> WHAT YOU ARE ASKED TO DO
In the entries below, count the lines that include the word "life" and reply with the number alone.

-- EXERCISE DATA follows --

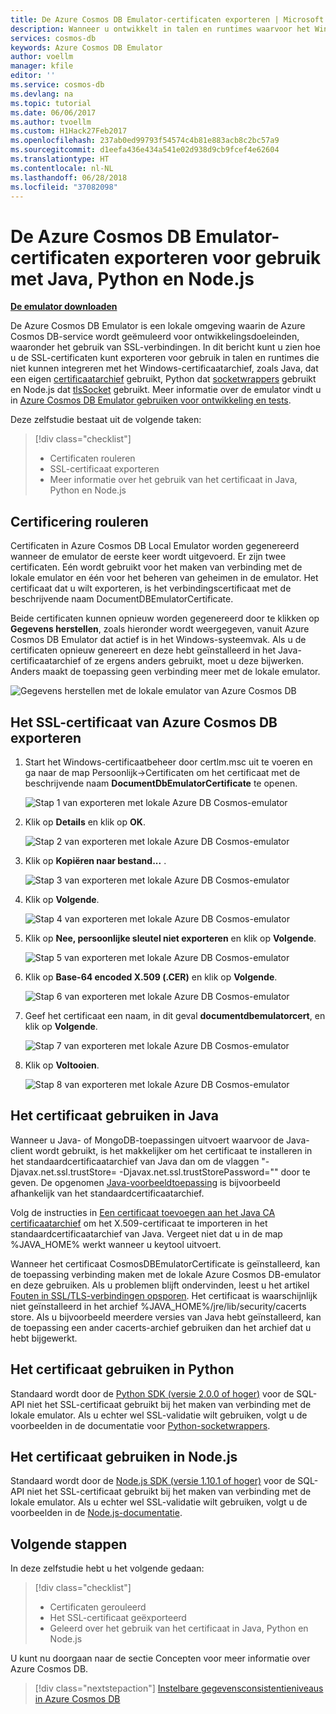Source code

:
 ```yaml
---
title: De Azure Cosmos DB Emulator-certificaten exporteren | Microsoft Docs
description: Wanneer u ontwikkelt in talen en runtimes waarvoor het Windows-certificaatarchief niet wordt gebruikt, moet u de SSL-certificaten exporteren en beheren. Dit bericht bevat stapsgewijze instructies.
services: cosmos-db
keywords: Azure Cosmos DB Emulator
author: voellm
manager: kfile
editor: ''
ms.service: cosmos-db
ms.devlang: na
ms.topic: tutorial
ms.date: 06/06/2017
ms.author: tvoellm
ms.custom: H1Hack27Feb2017
ms.openlocfilehash: 237ab0ed99793f54574c4b81e883acb8c2bc57a9
ms.sourcegitcommit: d1eefa436e434a541e02d938d9cb9fcef4e62604
ms.translationtype: HT
ms.contentlocale: nl-NL
ms.lasthandoff: 06/28/2018
ms.locfileid: "37082098"
---
```

# <a name="export-the-azure-cosmos-db-emulator-certificates-for-use-with-java-python-and-nodejs"></a>De Azure Cosmos DB Emulator-certificaten exporteren voor gebruik met Java, Python en Node.js

[**De emulator downloaden**](https://aka.ms/cosmosdb-emulator)

De Azure Cosmos DB Emulator is een lokale omgeving waarin de Azure Cosmos DB-service wordt geëmuleerd voor ontwikkelingsdoeleinden, waaronder het gebruik van SSL-verbindingen. In dit bericht kunt u zien hoe u de SSL-certificaten kunt exporteren voor gebruik in talen en runtimes die niet kunnen integreren met het Windows-certificaatarchief, zoals Java, dat een eigen [certificaatarchief](https://docs.oracle.com/cd/E19830-01/819-4712/ablqw/index.html) gebruikt, Python dat [socketwrappers](https://docs.python.org/2/library/ssl.html) gebruikt en Node.js dat [tlsSocket](https://nodejs.org/api/tls.html#tls_tls_connect_options_callback) gebruikt. Meer informatie over de emulator vindt u in [Azure Cosmos DB Emulator gebruiken voor ontwikkeling en tests](./local-emulator.md).

Deze zelfstudie bestaat uit de volgende taken:

> [!div class="checklist"]
> * Certificaten rouleren
> * SSL-certificaat exporteren
> * Meer informatie over het gebruik van het certificaat in Java, Python en Node.js

## <a name="certification-rotation"></a>Certificering rouleren

Certificaten in Azure Cosmos DB Local Emulator worden gegenereerd wanneer de emulator de eerste keer wordt uitgevoerd. Er zijn twee certificaten. Eén wordt gebruikt voor het maken van verbinding met de lokale emulator en één voor het beheren van geheimen in de emulator. Het certificaat dat u wilt exporteren, is het verbindingscertificaat met de beschrijvende naam DocumentDBEmulatorCertificate.

Beide certificaten kunnen opnieuw worden gegenereerd door te klikken op **Gegevens herstellen**, zoals hieronder wordt weergegeven, vanuit Azure Cosmos DB Emulator dat actief is in het Windows-systeemvak. Als u de certificaten opnieuw genereert en deze hebt geïnstalleerd in het Java-certificaatarchief of ze ergens anders gebruikt, moet u deze bijwerken. Anders maakt de toepassing geen verbinding meer met de lokale emulator.

![Gegevens herstellen met de lokale emulator van Azure Cosmos DB](./media/local-emulator-export-ssl-certificates/database-local-emulator-reset-data.png)

## <a name="how-to-export-the-azure-cosmos-db-ssl-certificate"></a>Het SSL-certificaat van Azure Cosmos DB exporteren

1. Start het Windows-certificaatbeheer door certlm.msc uit te voeren en ga naar de map Persoonlijk->Certificaten om het certificaat met de beschrijvende naam **DocumentDbEmulatorCertificate** te openen.

    ![Stap 1 van exporteren met lokale Azure DB Cosmos-emulator](./media/local-emulator-export-ssl-certificates/database-local-emulator-export-step-1.png)

2. Klik op **Details** en klik op **OK**.

    ![Stap 2 van exporteren met lokale Azure DB Cosmos-emulator](./media/local-emulator-export-ssl-certificates/database-local-emulator-export-step-2.png)

3. Klik op **Kopiëren naar bestand...** .

    ![Stap 3 van exporteren met lokale Azure DB Cosmos-emulator](./media/local-emulator-export-ssl-certificates/database-local-emulator-export-step-3.png)

4. Klik op **Volgende**.

    ![Stap 4 van exporteren met lokale Azure DB Cosmos-emulator](./media/local-emulator-export-ssl-certificates/database-local-emulator-export-step-4.png)

5. Klik op **Nee, persoonlijke sleutel niet exporteren** en klik op **Volgende**.

    ![Stap 5 van exporteren met lokale Azure DB Cosmos-emulator](./media/local-emulator-export-ssl-certificates/database-local-emulator-export-step-5.png)

6. Klik op **Base-64 encoded X.509 (.CER)** en klik op **Volgende**.

    ![Stap 6 van exporteren met lokale Azure DB Cosmos-emulator](./media/local-emulator-export-ssl-certificates/database-local-emulator-export-step-6.png)

7. Geef het certificaat een naam, in dit geval **documentdbemulatorcert**, en klik op **Volgende**.

    ![Stap 7 van exporteren met lokale Azure DB Cosmos-emulator](./media/local-emulator-export-ssl-certificates/database-local-emulator-export-step-7.png)

8. Klik op **Voltooien**.

    ![Stap 8 van exporteren met lokale Azure DB Cosmos-emulator](./media/local-emulator-export-ssl-certificates/database-local-emulator-export-step-8.png)

## <a name="how-to-use-the-certificate-in-java"></a>Het certificaat gebruiken in Java

Wanneer u Java- of MongoDB-toepassingen uitvoert waarvoor de Java-client wordt gebruikt, is het makkelijker om het certificaat te installeren in het standaardcertificaatarchief van Java dan om de vlaggen "-Djavax.net.ssl.trustStore=<keystore> -Djavax.net.ssl.trustStorePassword="<password>" door te geven. De opgenomen [Java-voorbeeldtoepassing](https://localhost:8081/_explorer/index.html) is bijvoorbeeld afhankelijk van het standaardcertificaatarchief.

Volg de instructies in [Een certificaat toevoegen aan het Java CA certificaatarchief](https://docs.microsoft.com/azure/java-add-certificate-ca-store) om het X.509-certificaat te importeren in het standaardcertificaatarchief van Java. Vergeet niet dat u in de map %JAVA_HOME% werkt wanneer u keytool uitvoert.

Wanneer het certificaat CosmosDBEmulatorCertificate is geïnstalleerd, kan de toepassing verbinding maken met de lokale Azure Cosmos DB-emulator en deze gebruiken. Als u problemen blijft ondervinden, leest u het artikel [Fouten in SSL/TLS-verbindingen opsporen](http://docs.oracle.com/javase/7/docs/technotes/guides/security/jsse/ReadDebug.html). Het certificaat is waarschijnlijk niet geïnstalleerd in het archief %JAVA_HOME%/jre/lib/security/cacerts store. Als u bijvoorbeeld meerdere versies van Java hebt geïnstalleerd, kan de toepassing een ander cacerts-archief gebruiken dan het archief dat u hebt bijgewerkt.

## <a name="how-to-use-the-certificate-in-python"></a>Het certificaat gebruiken in Python

Standaard wordt door de [Python SDK (versie 2.0.0 of hoger)](sql-api-sdk-python.md) voor de SQL-API niet het SSL-certificaat gebruikt bij het maken van verbinding met de lokale emulator. Als u echter wel SSL-validatie wilt gebruiken, volgt u de voorbeelden in de documentatie voor [Python-socketwrappers](https://docs.python.org/2/library/ssl.html).

## <a name="how-to-use-the-certificate-in-nodejs"></a>Het certificaat gebruiken in Node.js

Standaard wordt door de [Node.js SDK (versie 1.10.1 of hoger)](sql-api-sdk-node.md) voor de SQL-API niet het SSL-certificaat gebruikt bij het maken van verbinding met de lokale emulator. Als u echter wel SSL-validatie wilt gebruiken, volgt u de voorbeelden in de [Node.js-documentatie](https://nodejs.org/api/tls.html#tls_tls_connect_options_callback).

## <a name="next-steps"></a>Volgende stappen

In deze zelfstudie hebt u het volgende gedaan:

> [!div class="checklist"]
> * Certificaten gerouleerd
> * Het SSL-certificaat geëxporteerd
> * Geleerd over het gebruik van het certificaat in Java, Python en Node.js

U kunt nu doorgaan naar de sectie Concepten voor meer informatie over Azure Cosmos DB. 

> [!div class="nextstepaction"]
>[Instelbare gegevensconsistentieniveaus in Azure Cosmos DB](../cosmos-db/consistency-levels.md)
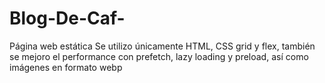 # Blog-De-Caf-
Página web estática
Se utilizo únicamente HTML, CSS grid y flex, también se mejoro el performance con prefetch, lazy loading y preload, así como imágenes en formato
webp
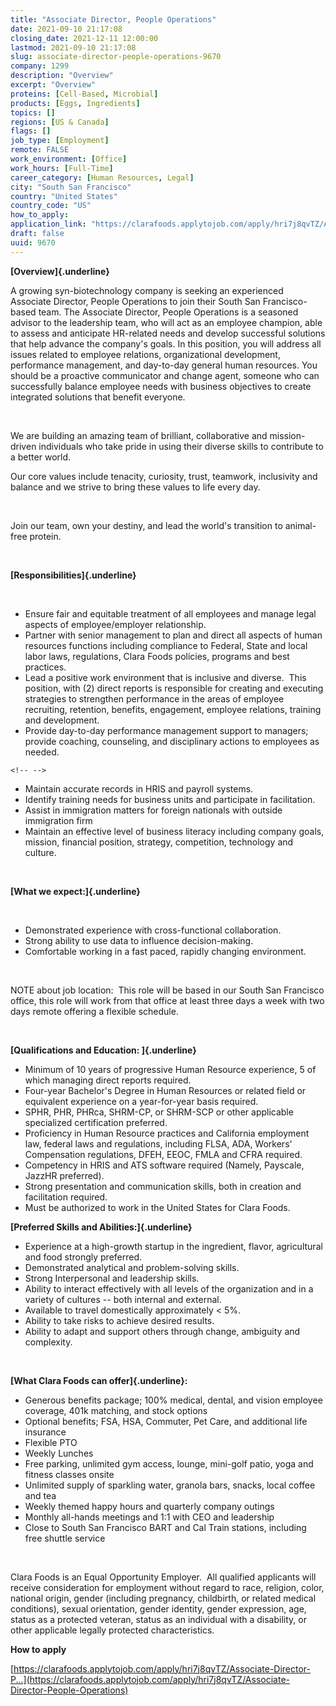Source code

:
 ```yaml
---
title: "Associate Director, People Operations"
date: 2021-09-10 21:17:08
closing_date: 2021-12-11 12:00:00
lastmod: 2021-09-10 21:17:08
slug: associate-director-people-operations-9670
company: 1299
description: "Overview"
excerpt: "Overview"
proteins: [Cell-Based, Microbial]
products: [Eggs, Ingredients]
topics: []
regions: [US & Canada]
flags: []
job_type: [Employment]
remote: FALSE
work_environment: [Office]
work_hours: [Full-Time]
career_category: [Human Resources, Legal]
city: "South San Francisco"
country: "United States"
country_code: "US"
how_to_apply: 
application_link: "https://clarafoods.applytojob.com/apply/hri7j8qvTZ/Associate-Director-People-Operations"
draft: false
uuid: 9670
---
```

**[Overview]{.underline}**

A growing syn-biotechnology company is seeking an experienced Associate
Director, People Operations to join their South San Francisco-based
team. The Associate Director, People Operations is a seasoned advisor to
the leadership team, who will act as an employee champion, able to
assess and anticipate HR-related needs and develop successful solutions
that help advance the company's goals. In this position, you will
address all issues related to employee relations, organizational
development, performance management, and day-to-day general human
resources. You should be a proactive communicator and change agent,
someone who can successfully balance employee needs with business
objectives to create integrated solutions that benefit everyone.

 

We are building an amazing team of brilliant, collaborative and
mission-driven individuals who take pride in using their diverse skills
to contribute to a better world.

Our core values include tenacity, curiosity, trust, teamwork,
inclusivity and balance and we strive to bring these values to life
every day.

 

Join our team, own your destiny, and lead the world\'s transition to
animal-free protein.

 

**[Responsibilities]{.underline}**

 

-   Ensure fair and equitable treatment of all employees and manage
    legal aspects of employee/employer relationship.
-   Partner with senior management to plan and direct all aspects of
    human resources functions including compliance to Federal, State and
    local labor laws, regulations, Clara Foods policies, programs and
    best practices.
-   Lead a positive work environment that is inclusive and diverse. 
    This position, with (2) direct reports is responsible for creating
    and executing strategies to strengthen performance in the areas of
    employee recruiting, retention, benefits, engagement, employee
    relations, training and development. 
-   Provide day-to-day performance management support to managers;
    provide coaching, counseling, and disciplinary actions to employees
    as needed.

```{=html}
<!-- -->
```
-   Maintain accurate records in HRIS and payroll systems.
-   Identify training needs for business units and participate in
    facilitation.
-   Assist in immigration matters for foreign nationals with outside
    immigration firm
-   Maintain an effective level of business literacy including company
    goals, mission, financial position, strategy, competition,
    technology and culture.

 

**[What we expect:]{.underline}**

 

-   Demonstrated experience with cross-functional collaboration.
-   Strong ability to use data to influence decision-making.
-   Comfortable working in a fast paced, rapidly changing environment.

 

NOTE about job location:  This role will be based in our South San
Francisco office, this role will work from that office at least three
days a week with two days remote offering a flexible schedule.

 

**[Qualifications and Education: ]{.underline}**

-   Minimum of 10 years of progressive Human Resource experience, 5 of
    which managing direct reports required.
-   Four-year Bachelor's Degree in Human Resources or related field or
    equivalent experience on a year-for-year basis required.
-   SPHR, PHR, PHRca, SHRM-CP, or SHRM-SCP or other applicable
    specialized certification preferred.
-   Proficiency in Human Resource practices and California employment
    law, federal laws and regulations, including FLSA, ADA, Workers'
    Compensation regulations, DFEH, EEOC, FMLA and CFRA required.
-   Competency in HRIS and ATS software required (Namely, Payscale,
    JazzHR preferred).
-   Strong presentation and communication skills, both in creation and
    facilitation required.
-   Must be authorized to work in the United States for Clara Foods.

**[Preferred Skills and Abilities:]{.underline}**

-   Experience at a high-growth startup in the ingredient, flavor,
    agricultural and food strongly preferred.
-   Demonstrated analytical and problem-solving skills.
-   Strong Interpersonal and leadership skills.
-   Ability to interact effectively with all levels of the organization
    and in a variety of cultures -- both internal and external.
-   Available to travel domestically approximately \< 5%.
-   Ability to take risks to achieve desired results.
-   Ability to adapt and support others through change, ambiguity and
    complexity.

 

**[What Clara Foods can offer]{.underline}:**

-   Generous benefits package; 100% medical, dental, and vision employee
    coverage, 401k matching, and stock options
-   Optional benefits; FSA, HSA, Commuter, Pet Care, and additional life
    insurance
-   Flexible PTO
-   Weekly Lunches
-   Free parking, unlimited gym access, lounge, mini-golf patio, yoga
    and fitness classes onsite
-   Unlimited supply of sparkling water, granola bars, snacks, local
    coffee and tea
-   Weekly themed happy hours and quarterly company outings
-   Monthly all-hands meetings and 1:1 with CEO and leadership
-   Close to South San Francisco BART and Cal Train stations, including
    free shuttle service

 

Clara Foods is an Equal Opportunity Employer.  All qualified applicants
will receive consideration for employment without regard to race,
religion, color, national origin, gender (including pregnancy,
childbirth, or related medical conditions), sexual orientation, gender
identity, gender expression, age, status as a protected veteran, status
as an individual with a disability, or other applicable legally
protected characteristics.


**How to apply**


[https://clarafoods.applytojob.com/apply/hri7j8qvTZ/Associate-Director-P...](https://clarafoods.applytojob.com/apply/hri7j8qvTZ/Associate-Director-People-Operations)
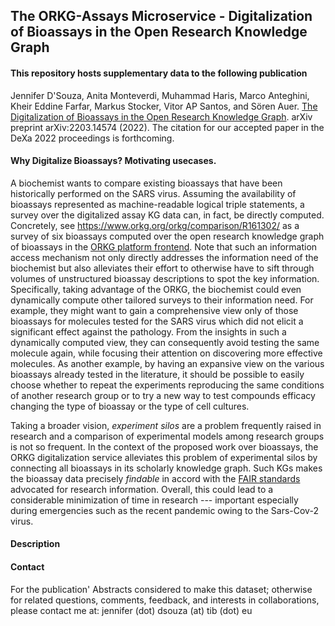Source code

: ## The ORKG-Assays Microservice - Digitalization of Bioassays in the Open Research Knowledge Graph

#### This repository hosts supplementary data to the following publication

Jennifer D'Souza, Anita Monteverdi, Muhammad Haris, Marco Anteghini, Kheir Eddine Farfar, Markus Stocker, Vitor AP Santos, and Sören Auer. [The Digitalization of Bioassays in the Open Research Knowledge Graph](https://arxiv.org/abs/2203.14574). arXiv preprint arXiv:2203.14574 (2022). The citation for our accepted paper in the DeXa 2022 proceedings is forthcoming.

#### Why Digitalize Bioassays? Motivating usecases.

A biochemist wants to compare existing bioassays that have been historically performed on the SARS virus. 
Assuming the availability of bioassays represented as machine-readable logical triple statements, 
a survey over the digitalized assay KG data can, in fact, be directly computed. 
Concretely, see https://www.orkg.org/orkg/comparison/R161302/ as a survey of 
six bioassays computed over the open research knowledge graph of bioassays in the [ORKG platform frontend](https://www.orkg.org/). 
Note that such an information access mechanism not only directly addresses the information need of the biochemist but also alleviates their effort 
to otherwise have to sift through volumes of unstructured bioassay descriptions to spot the key information. 
Specifically, taking advantage of the ORKG, the biochemist could even dynamically compute other tailored surveys to their information need. 
For example, they might want to gain a comprehensive view only of those bioassays for molecules tested for the SARS virus which did not elicit a significant effect against the pathology. 
From the insights in such a dynamically computed view, they can consequently avoid testing the same molecule again, 
while focusing their attention on discovering more effective molecules. 
As another example, by having an expansive view on the various bioassays already tested in the literature, 
it should be possible to easily choose whether to repeat the experiments reproducing the same conditions of another research group 
or to try a new way to test compounds efficacy changing the type of bioassay or the type of cell cultures.

Taking a broader vision, _experiment silos_ are a problem frequently raised in research 
and a comparison of experimental models among research groups is not so frequent. 
In the context of the proposed work over bioassays, the ORKG digitalization service alleviates this problem of experimental silos by connecting all bioassays in its scholarly knowledge graph. 
Such KGs makes the bioassay data precisely _findable_ in accord with the [FAIR standards](https://www.go-fair.org/fair-principles/) advocated for research information. 
Overall, this could lead to a considerable minimization of time in research --- important especially during emergencies such as the recent pandemic owing to the Sars-Cov-2 virus.

#### Description


#### Contact

For the publication' Abstracts considered to make this dataset; otherwise for related questions, comments, feedback, and interests in collaborations, please contact me at: jennifer (dot) dsouza (at) tib (dot) eu
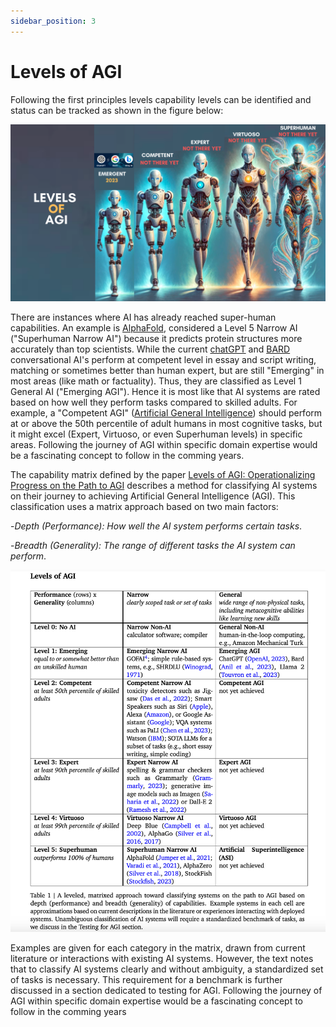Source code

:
 ```yaml
---
sidebar_position: 3
---
```


# Levels of AGI




Following the first principles levels capability levels can be identified and status can be tracked as shown in the figure below:

![Capability Levels of AGI ](../../../static/img/meme/LevelsOfAGI.png 'AGI Capability Levels ')

There are instances where AI has already reached super-human capabilities. An example is [AlphaFold](https://alphafold.ebi.ac.uk/), considered a Level 5 Narrow AI ("Superhuman Narrow AI") because it predicts protein structures more accurately than top scientists. While the current [chatGPT](https://chat.openai.com/) and [BARD](https://bard.google.com/?utm_source=sem&utm_medium=paid-media&utm_campaign=q4enUS_sem7&gclid=CjwKCAiAvJarBhA1EiwAGgZl0LAA1YZ6HTMrTZ3u7_sRtJqk-o6OdsDcYWxW9kPY4U6a9aATK-5a5RoCYmUQAvD_BwE) conversational AI's perform at competent level in essay and script writing, matching or sometimes better than human expert, but are still "Emerging" in most areas (like math or factuality). Thus, they are classified as Level 1 General AI ("Emerging AGI").
Hence it is most like that AI systems are rated based on how well they perform tasks compared to skilled adults. For example, a "Competent AGI" ([Artificial General Intelligence](https://arxiv.org/pdf/2311.02462.pdf)) should perform at or above the 50th percentile of adult humans in most cognitive tasks, but it might excel (Expert, Virtuoso, or even Superhuman levels) in specific areas.
Following the journey of AGI within specific domain expertise would be a fascinating concept to follow in the comming years.

The capability matrix defined by the paper [Levels of AGI: Operationalizing Progress on the Path to AGI](https://arxiv.org/pdf/2311.02462.pdf) describes a method for classifying AI systems on their journey to achieving Artificial General Intelligence (AGI). This classification uses a matrix approach based on two main factors:

-*Depth (Performance): How well the AI system performs certain tasks*.

-*Breadth (Generality): The range of different tasks the AI system can perform*.

![Capability Matrix of AGI ](../../../static/img/meme/capabilityMatrix.png 'AGI Capability Matrix ')

Examples are given for each category in the matrix, drawn from current literature or interactions with existing AI systems. However, the text notes that to classify AI systems clearly and without ambiguity, a standardized set of tasks is necessary. This requirement for a benchmark is further discussed in a section dedicated to testing for AGI.
Following the journey of AGI within specific domain expertise would be a fascinating concept to follow in the comming years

-- EXERCISE DATA concluded --

> SOLUTION TO THIS PROBLEM
2